O jovem Park Chung Hee, ou Takagi Masao, em seu uniforme de Oficial do Exército Imperial, na Manchúria em 1944. Fonte: japanfocus.org

“A anatomia da estratégia de modernização de Park demonstra a profundidade da influência do Japão em sua pessoa. O ethos japonês, os modelos de política e instituições foram instrumentais no molde das fundações ideais das políticas e objetivos de modernização econômica, política e social de Park.”(“The Park Chung Hee Era – The Transformation of South Korea”, 2011. pg. 121)

Takagi Masao. Esse era o nome japonês de Park Chung Hee durante o período colonial. Park Chung Hee foi muito influenciado pelo Japão Imperial. Durante sua infância e juventude, Park recebeu a educação japonesa que glorificava o Imperador e treinava os jovens coreanos para serem seus súditos. Sendo professor por um curto período de tempo, Park mudou de carreira e estudou durante dois anos na Escola de Oficiais de Manchukuo Xinjing, passando mais dois anos Academia Militar Japonesa de Zama por ser um estudante destacado. Levando em conta que as guerrilhas antijaponesas de Kim Il Sung nasceram e atuaram na Manchúria, podemos dizer que já naquela época Park Chung Hee já havia entrado em rota de colisão com seu futuro rival.

“Sua educação japonesa moldou sua personalidade e Weltanschauung. Ele enfatiza atenção aos detalhes, precisão e pregava o valor de auto-sacrifício pela nação. ” (pg. 118)

“…os elementos mais fundamentais de seu mapa cognitivo – crenças, normas e valores – eram estritamente próximos ao Japão da década de ’30, mais do que o democrático e pacifista Japão pós-guerra. Nacionalismo, estatismo e valores militares constituíam seu ethos.” (ibid. pg 122)

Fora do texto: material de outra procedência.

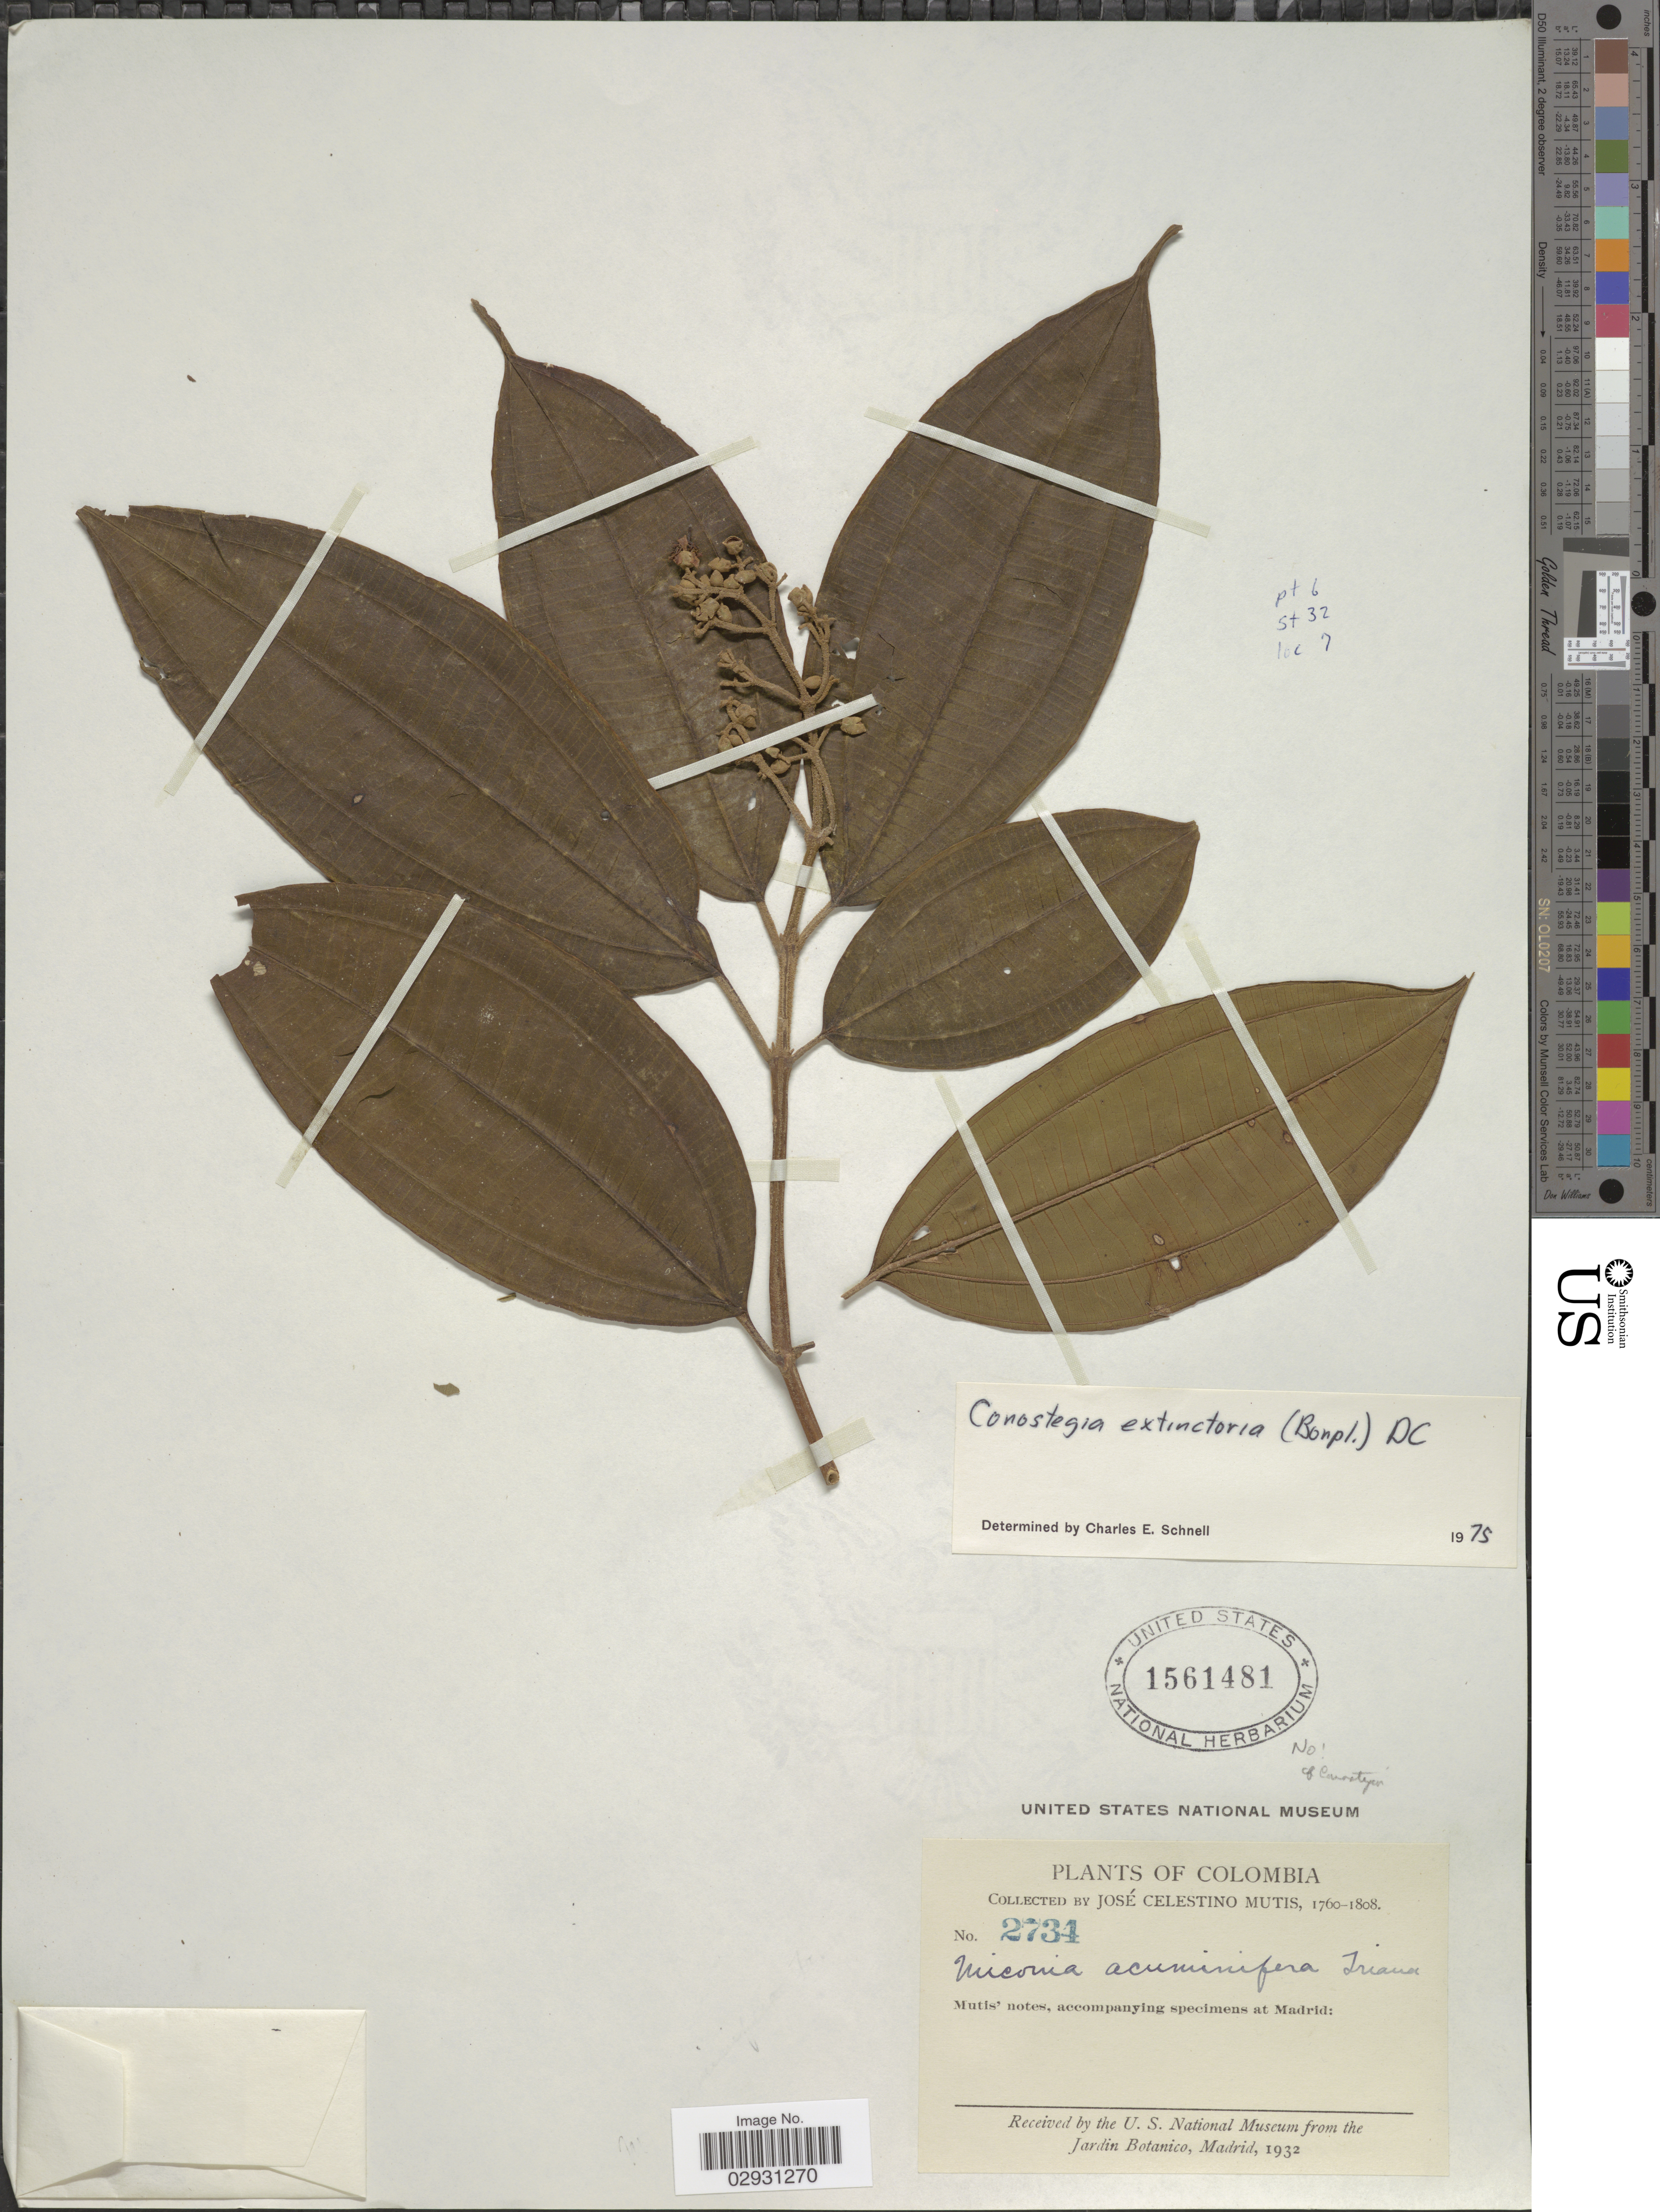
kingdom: Plantae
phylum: Tracheophyta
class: Magnoliopsida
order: Myrtales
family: Melastomataceae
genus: Conostegia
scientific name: Conostegia extinctoria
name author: (Bonpl.) D. Don ex DC.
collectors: J. C. B. Mutis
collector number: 2734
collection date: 1760/1808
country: Colombia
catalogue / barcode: US 1561481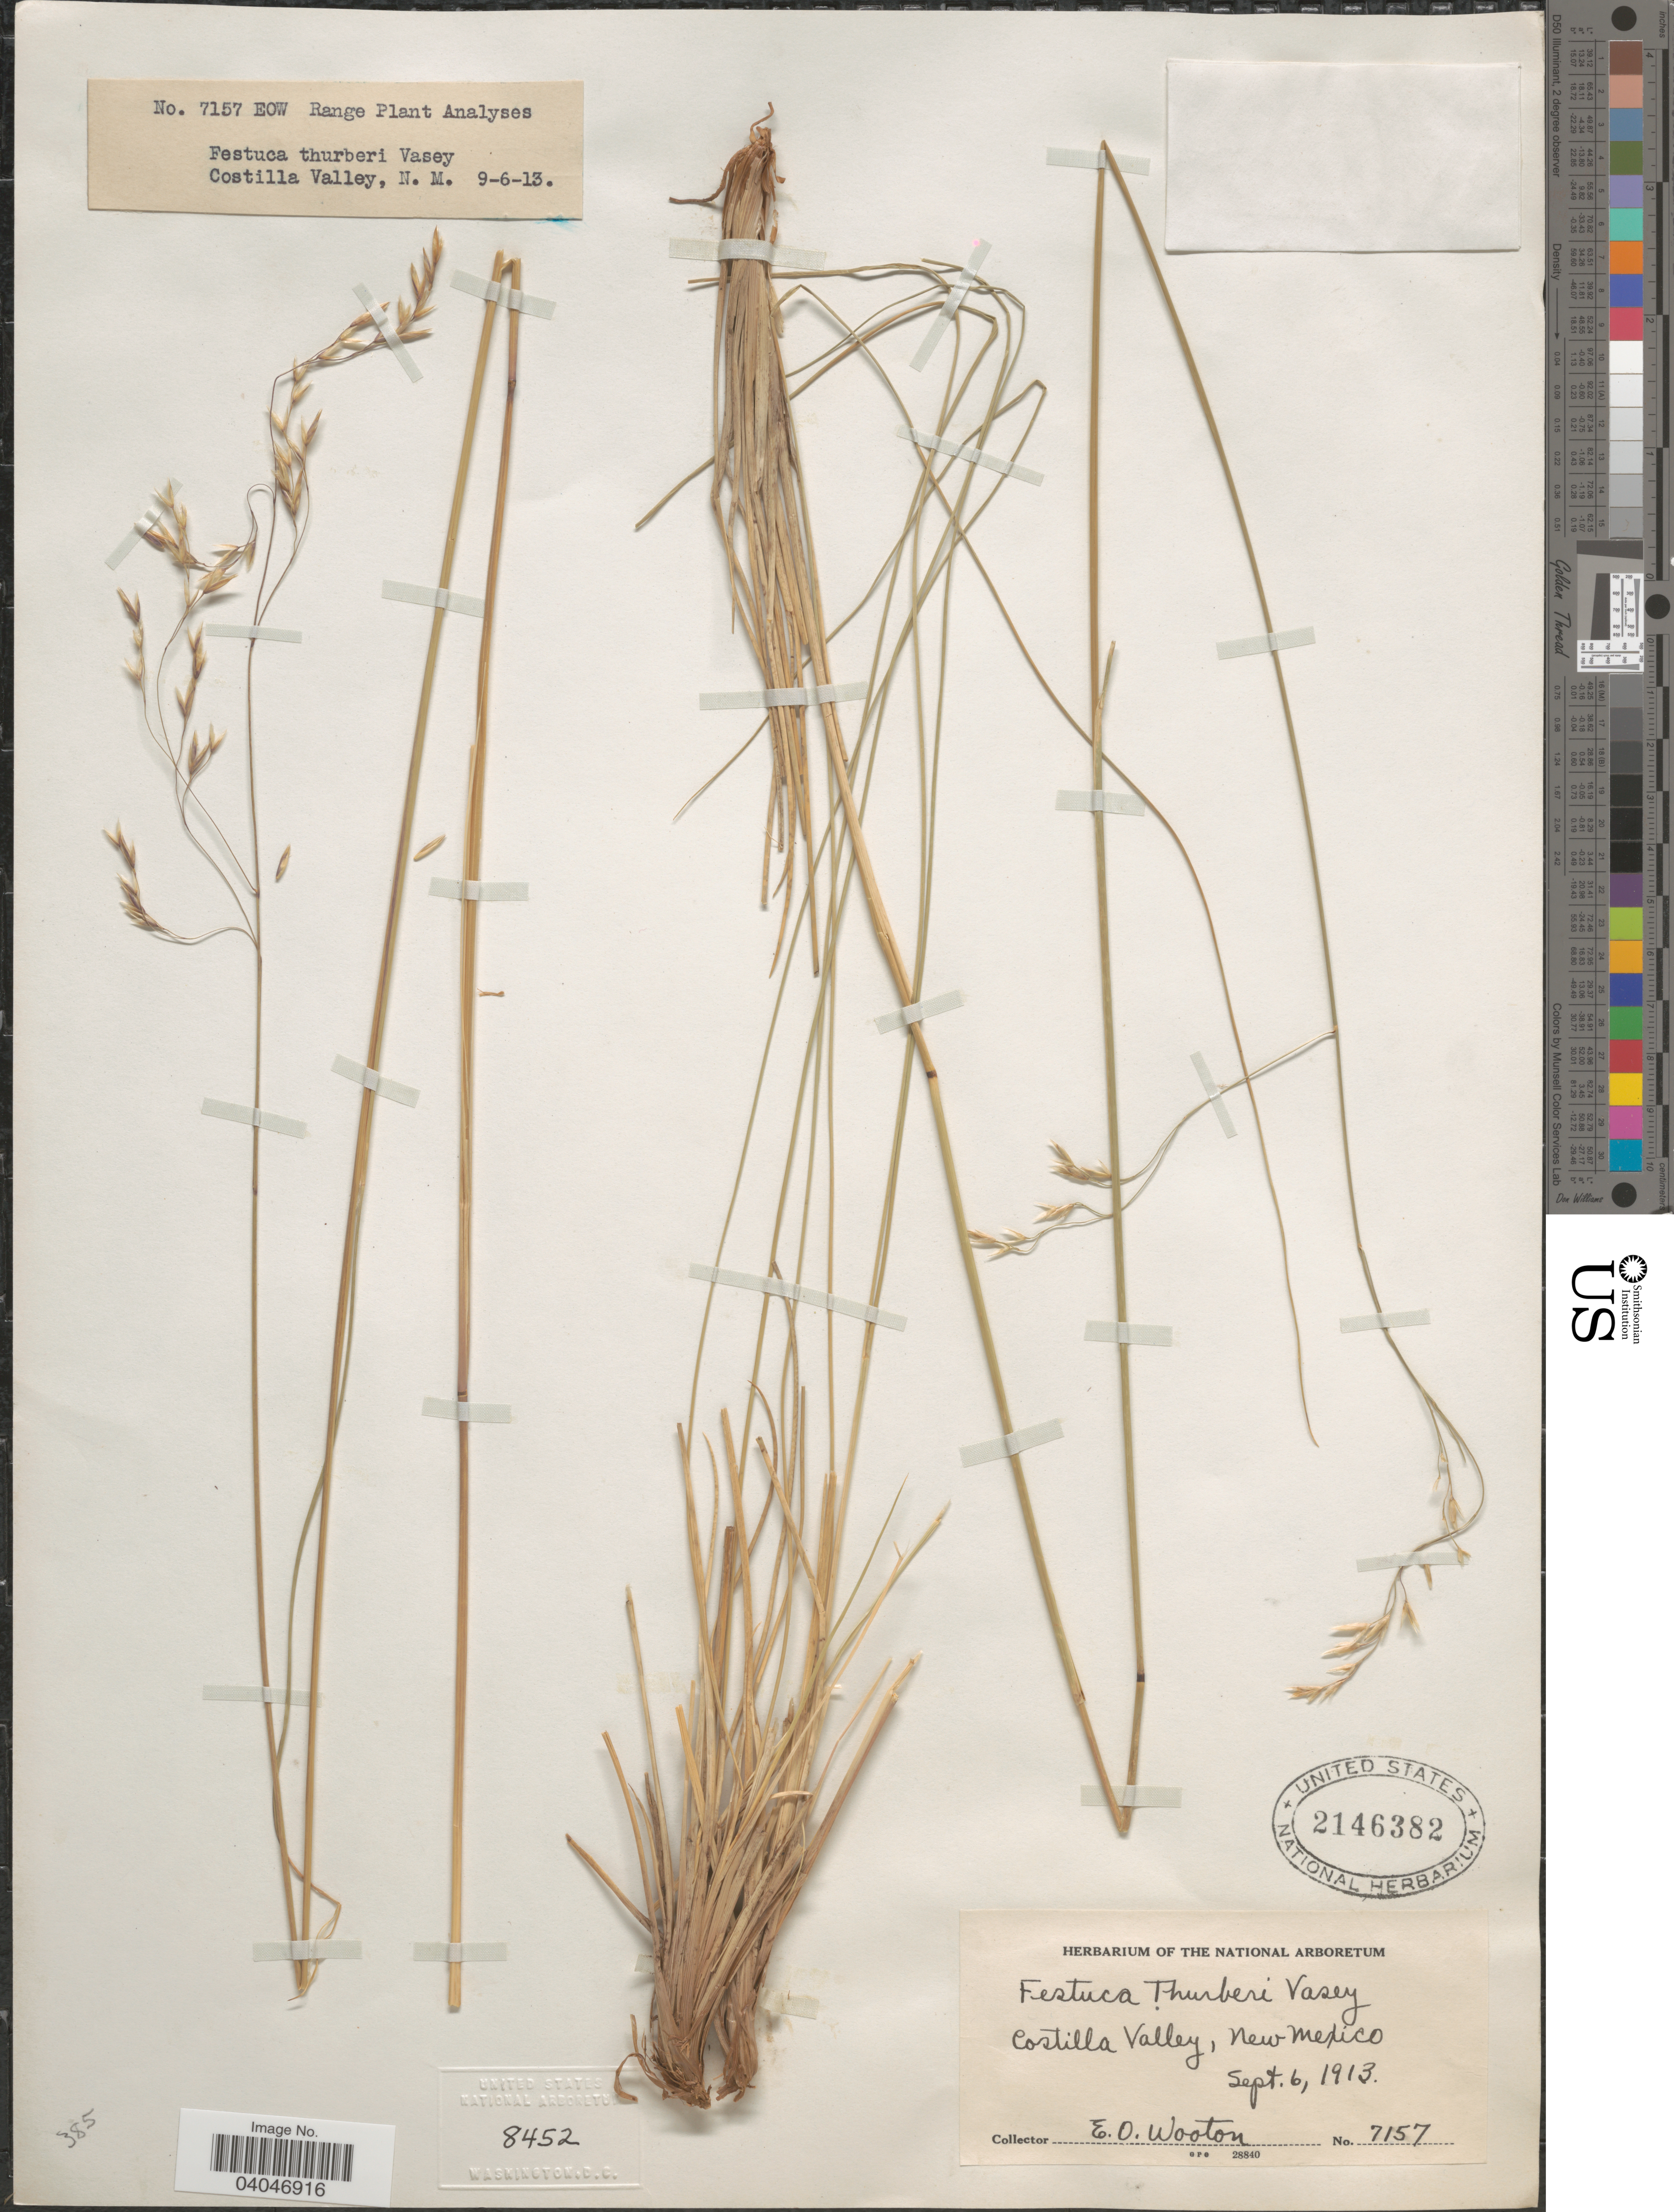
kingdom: Plantae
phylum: Tracheophyta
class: Liliopsida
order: Poales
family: Poaceae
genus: Festuca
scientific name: Festuca thurberi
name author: Vasey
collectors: E. O. Wooton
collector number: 7157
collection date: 1913-09-06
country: United States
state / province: New Mexico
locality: Costilla Valley.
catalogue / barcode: US 2146382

Sua identidade japonesa influenciou de três maneiras a estratégia de modernização sul-coreana:

1 – Park admirava a Restauração Meiji (1867-68/1912), seu programa de modernização e suas bases ideológicas. “Fokoku kyohei” (“nação rica, exército forte”) e “shokusan kogyo”(“promover a produção”) eram slogans japoneses que foram traduzidos por Park Chung Hee, além de complementados no mesmo espírito. “Promover a produção, as exportações e a construção”, “construção em uma mão e defesa nacional na outra”, “frugalidade, trabalho duro e poupança”.

Em uma visita ao Japão em 1961, Park disse claramente: “Eu estou conduzindo a modernização do meu país como a elite modernizadora da Restauração Meiji fez.”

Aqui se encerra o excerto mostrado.